Over the weekend, Reid, D-Nevada, released a letter to FBI director James Comey alleging that Comey himself had told him the FBI possesses "explosive information about close ties and coordination between Donald Trump, his top advisors, and the Russian government."
"The public has a right to know this information," Reid wrote, adding that Comey has resisted calls to make it public, even though he informed Congress about the potential for new Hillary Clinton e-mails that may be found on the laptop of the former Rep. Anthony Weiner, D-New York.
It is a terrible idea to pressure the FBI to influence the election. It's one of the reasons I argued last week that Republicans should be wary of demanding the FBI's intervention against Clinton. When Reid says this about Trump, he undermines the Democratic Party's argument that Comey was wrong to inform Congress about a potential development in the Clinton e-mail investigation.
What's more, Reid is an unreliable messenger. Remember that before the 2012 election, the senator said that Mitt Romney was not paying his taxes. That claim turned out to be false. The New York Times reported Tuesday that so far the FBI has not found evidence of coordination between Russia and the Trump campaign, even though it has explored some tantalizing leads. This is the nature of investigations. They take enough twists and turns that it's irresponsible to announce them before the prosecuting authority is ready to make a case in court. That is the Democrats' strongest argument against Comey, or at least it used to be.
Finally Reid's stunt is entirely unnecessary. The public already has access to lots of information about Trump's own coziness to Russian President Vladimir Putin. Much of this is what Trump himself has said during this campaign. Remember the Republican candidate last month lied in a debate with Clinton about not knowing Putin, after he boasted of his relationship with the Russian autocrat during the primary.
Trump, like Putin, has cast doubt on the North Atlantic Treaty Organization, suggesting that if he is president, the U.S. may not come to the defense of states that don't pay their fair share.

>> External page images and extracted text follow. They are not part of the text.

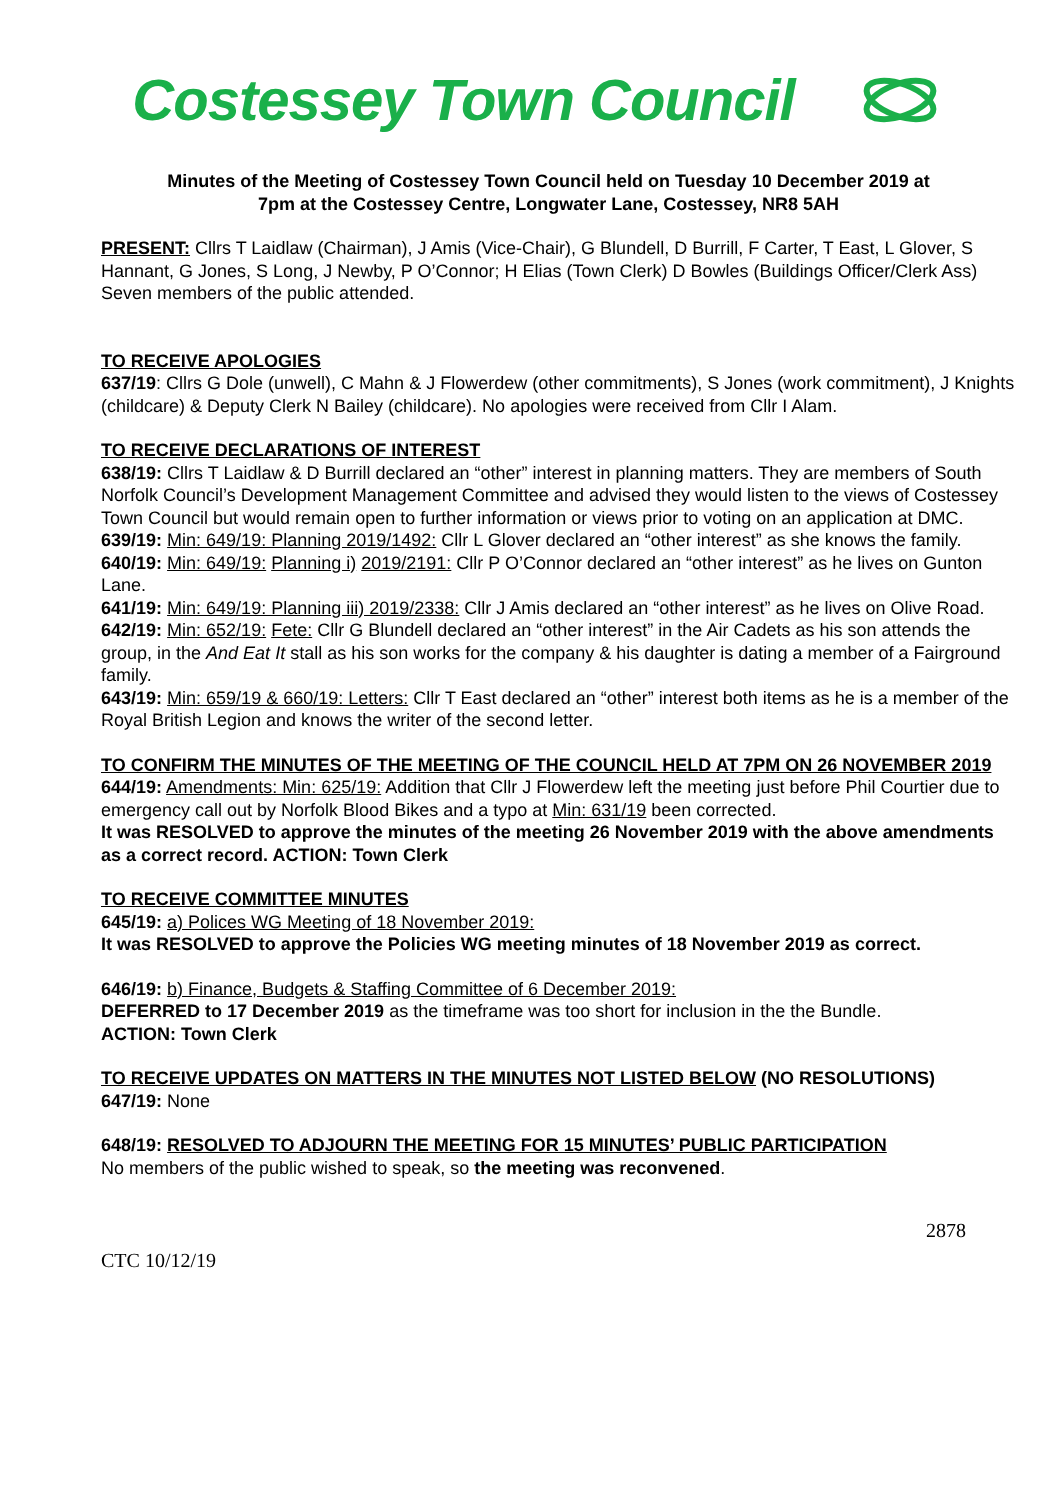Costessey Town Council
Minutes of the Meeting of Costessey Town Council held on Tuesday 10 December 2019 at
7pm at the Costessey Centre, Longwater Lane, Costessey, NR8 5AH
PRESENT: Cllrs T Laidlaw (Chairman), J Amis (Vice-Chair), G Blundell, D Burrill, F Carter, T East, L Glover, S Hannant, G Jones, S Long, J Newby, P O’Connor; H Elias (Town Clerk) D Bowles (Buildings Officer/Clerk Ass) Seven members of the public attended.
TO RECEIVE APOLOGIES
637/19: Cllrs G Dole (unwell), C Mahn & J Flowerdew (other commitments), S Jones (work commitment), J Knights (childcare) & Deputy Clerk N Bailey (childcare). No apologies were received from Cllr I Alam.
TO RECEIVE DECLARATIONS OF INTEREST
638/19: Cllrs T Laidlaw & D Burrill declared an “other” interest in planning matters. They are members of South Norfolk Council’s Development Management Committee and advised they would listen to the views of Costessey Town Council but would remain open to further information or views prior to voting on an application at DMC.
639/19: Min: 649/19: Planning 2019/1492: Cllr L Glover declared an “other interest” as she knows the family.
640/19: Min: 649/19: Planning i) 2019/2191: Cllr P O’Connor declared an “other interest” as he lives on Gunton Lane.
641/19: Min: 649/19: Planning iii) 2019/2338: Cllr J Amis declared an “other interest” as he lives on Olive Road.
642/19: Min: 652/19: Fete: Cllr G Blundell declared an “other interest” in the Air Cadets as his son attends the group, in the And Eat It stall as his son works for the company & his daughter is dating a member of a Fairground family.
643/19: Min: 659/19 & 660/19: Letters: Cllr T East declared an “other” interest both items as he is a member of the Royal British Legion and knows the writer of the second letter.
TO CONFIRM THE MINUTES OF THE MEETING OF THE COUNCIL HELD AT 7PM ON 26 NOVEMBER 2019
644/19: Amendments: Min: 625/19: Addition that Cllr J Flowerdew left the meeting just before Phil Courtier due to emergency call out by Norfolk Blood Bikes and a typo at Min: 631/19 been corrected.
It was RESOLVED to approve the minutes of the meeting 26 November 2019 with the above amendments as a correct record. ACTION: Town Clerk
TO RECEIVE COMMITTEE MINUTES
645/19: a) Polices WG Meeting of 18 November 2019:
It was RESOLVED to approve the Policies WG meeting minutes of 18 November 2019 as correct.
646/19: b) Finance, Budgets & Staffing Committee of 6 December 2019:
DEFERRED to 17 December 2019 as the timeframe was too short for inclusion in the the Bundle.
ACTION: Town Clerk
TO RECEIVE UPDATES ON MATTERS IN THE MINUTES NOT LISTED BELOW (NO RESOLUTIONS)
647/19: None
648/19: RESOLVED TO ADJOURN THE MEETING FOR 15 MINUTES’ PUBLIC PARTICIPATION
No members of the public wished to speak, so the meeting was reconvened.
CTC 10/12/19 2878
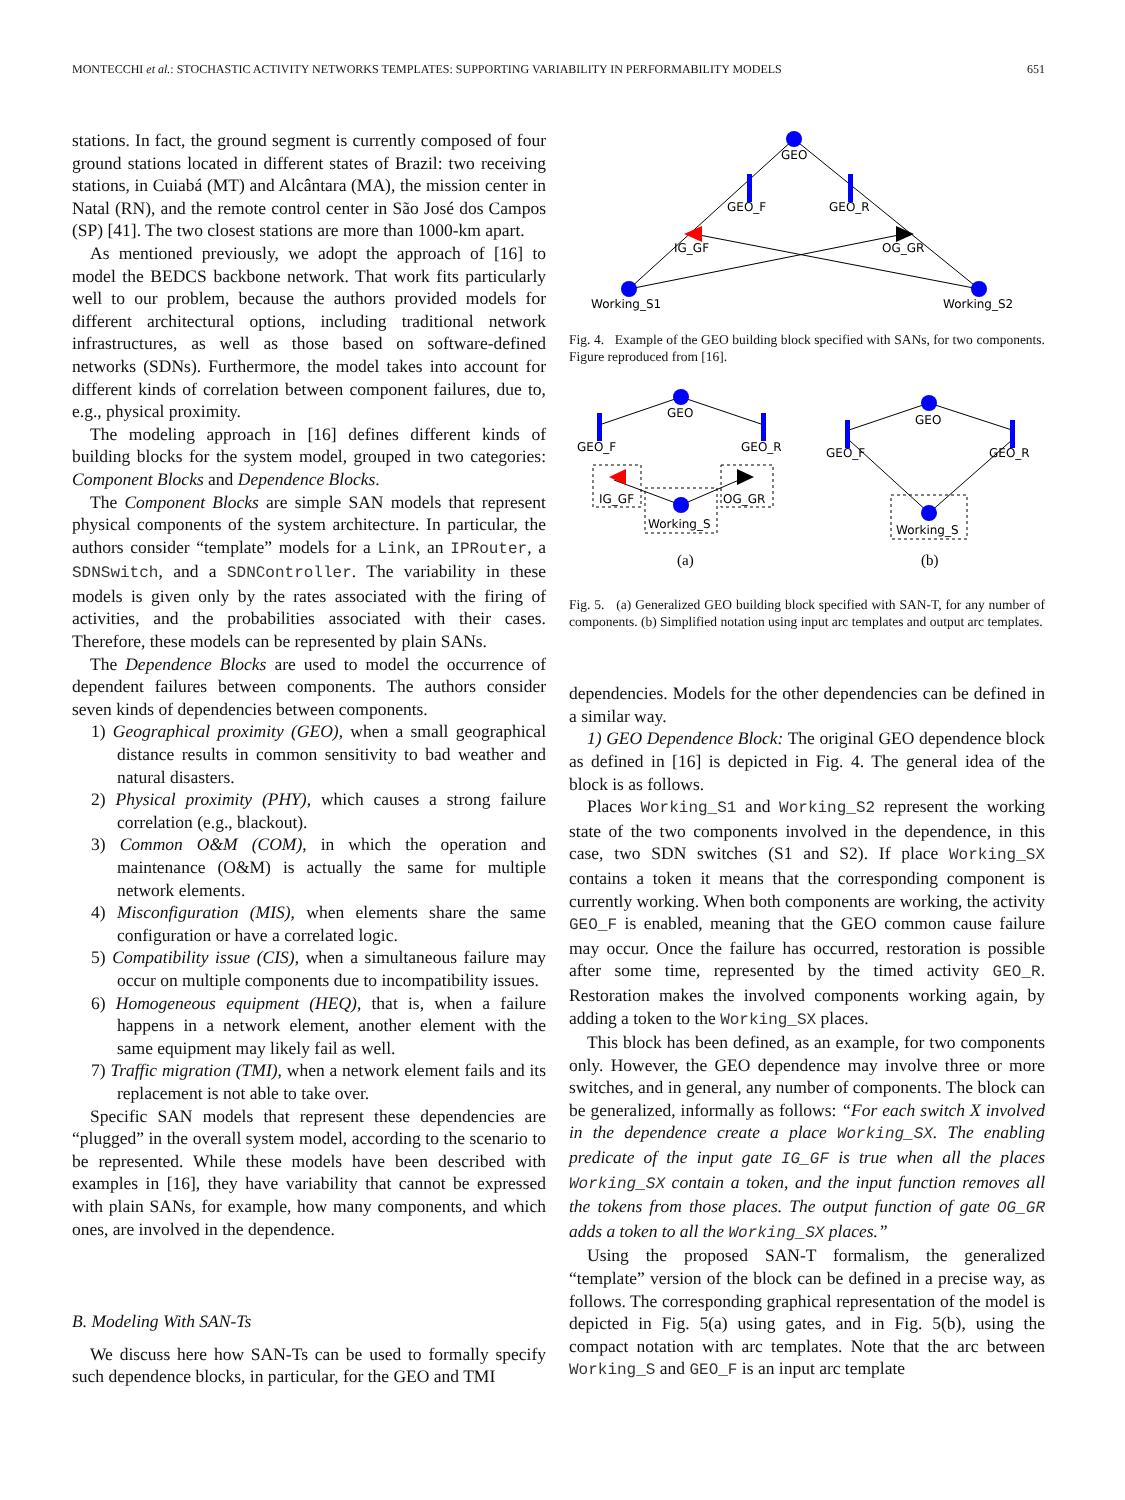MONTECCHI et al.: STOCHASTIC ACTIVITY NETWORKS TEMPLATES: SUPPORTING VARIABILITY IN PERFORMABILITY MODELS 651
stations. In fact, the ground segment is currently composed of four ground stations located in different states of Brazil: two receiving stations, in Cuiabá (MT) and Alcântara (MA), the mission center in Natal (RN), and the remote control center in São José dos Campos (SP) [41]. The two closest stations are more than 1000-km apart.
As mentioned previously, we adopt the approach of [16] to model the BEDCS backbone network. That work fits particularly well to our problem, because the authors provided models for different architectural options, including traditional network infrastructures, as well as those based on software-defined networks (SDNs). Furthermore, the model takes into account for different kinds of correlation between component failures, due to, e.g., physical proximity.
The modeling approach in [16] defines different kinds of building blocks for the system model, grouped in two categories: Component Blocks and Dependence Blocks.
The Component Blocks are simple SAN models that represent physical components of the system architecture. In particular, the authors consider “template” models for a Link, an IPRouter, a SDNSwitch, and a SDNController. The variability in these models is given only by the rates associated with the firing of activities, and the probabilities associated with their cases. Therefore, these models can be represented by plain SANs.
The Dependence Blocks are used to model the occurrence of dependent failures between components. The authors consider seven kinds of dependencies between components.
1) Geographical proximity (GEO), when a small geographical distance results in common sensitivity to bad weather and natural disasters.
2) Physical proximity (PHY), which causes a strong failure correlation (e.g., blackout).
3) Common O&M (COM), in which the operation and maintenance (O&M) is actually the same for multiple network elements.
4) Misconfiguration (MIS), when elements share the same configuration or have a correlated logic.
5) Compatibility issue (CIS), when a simultaneous failure may occur on multiple components due to incompatibility issues.
6) Homogeneous equipment (HEQ), that is, when a failure happens in a network element, another element with the same equipment may likely fail as well.
7) Traffic migration (TMI), when a network element fails and its replacement is not able to take over.
Specific SAN models that represent these dependencies are “plugged” in the overall system model, according to the scenario to be represented. While these models have been described with examples in [16], they have variability that cannot be expressed with plain SANs, for example, how many components, and which ones, are involved in the dependence.
B. Modeling With SAN-Ts
We discuss here how SAN-Ts can be used to formally specify such dependence blocks, in particular, for the GEO and TMI
GEO
GEO_F
GEO_R
IG_GF
OG_GR
Working_S1
Working_S2
Fig. 4. Example of the GEO building block specified with SANs, for two components. Figure reproduced from [16].
GEO
GEO_F
GEO_R
IG_GF
OG_GR
Working_S
(a)
GEO
GEO_F
GEO_R
Working_S
(b)
Fig. 5. (a) Generalized GEO building block specified with SAN-T, for any number of components. (b) Simplified notation using input arc templates and output arc templates.
dependencies. Models for the other dependencies can be defined in a similar way.
1) GEO Dependence Block: The original GEO dependence block as defined in [16] is depicted in Fig. 4. The general idea of the block is as follows.
Places Working_S1 and Working_S2 represent the working state of the two components involved in the dependence, in this case, two SDN switches (S1 and S2). If place Working_SX contains a token it means that the corresponding component is currently working. When both components are working, the activity GEO_F is enabled, meaning that the GEO common cause failure may occur. Once the failure has occurred, restoration is possible after some time, represented by the timed activity GEO_R. Restoration makes the involved components working again, by adding a token to the Working_SX places.
This block has been defined, as an example, for two components only. However, the GEO dependence may involve three or more switches, and in general, any number of components. The block can be generalized, informally as follows: “For each switch X involved in the dependence create a place Working_SX. The enabling predicate of the input gate IG_GF is true when all the places Working_SX contain a token, and the input function removes all the tokens from those places. The output function of gate OG_GR adds a token to all the Working_SX places.”
Using the proposed SAN-T formalism, the generalized “template” version of the block can be defined in a precise way, as follows. The corresponding graphical representation of the model is depicted in Fig. 5(a) using gates, and in Fig. 5(b), using the compact notation with arc templates. Note that the arc between Working_S and GEO_F is an input arc template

His campaign operatives altered a Republican platform position at the convention this summer to take out a call to arm Ukraine's government. Trump has praised Putin as a strong leader. For a few months Trump's campaign manager was Paul Manafort, whose name appeared on a ledger of people paid by Ukraine's ousted president, who fled his country in 2014 for Russia.
Then there is what the Russians themselves have been doing to benefit Trump's campaign. The director of national intelligence has said the Russians are responsible for a string of hacks against prominent Democrats, including the Democratic National Committee. E-mails found in those hacks have been distributed by WikiLeaks, whose founder Julian Assange once hosted a talk show distributed by Russian state television. Speaking of Russian state television, its English language arm, RT, has provided the most pro-Trump coverage of the 2016 election of any network.
Contrary to some critics on the left and the right, pointing out all of these connections is not a species of McCarthyism. Publicly stating that the FBI is holding on to "explosive" information about Trump's ties to Russia, however, is. The difference is that Reid is resting his argument on innuendo and an appeal to secret knowledge. This was the hallmark of McCarthy's own red hunting in the 1950s. This is why he was waving around secret lists of communists and such.
In the end McCarthy's witch hunts did more damage to the cause of anti-communism than they did to the Soviet Union. Reid's antics are yielding a similar effect. At a moment when the U.S. intelligence community assesses that Russia's main objective in hacking the e-mails of Democrats is to sow confusion about the 2016 election, the Senate's ranking Democrat is now sowing confusion about the FBI. The Kremlin couldn't ask for a better outcome.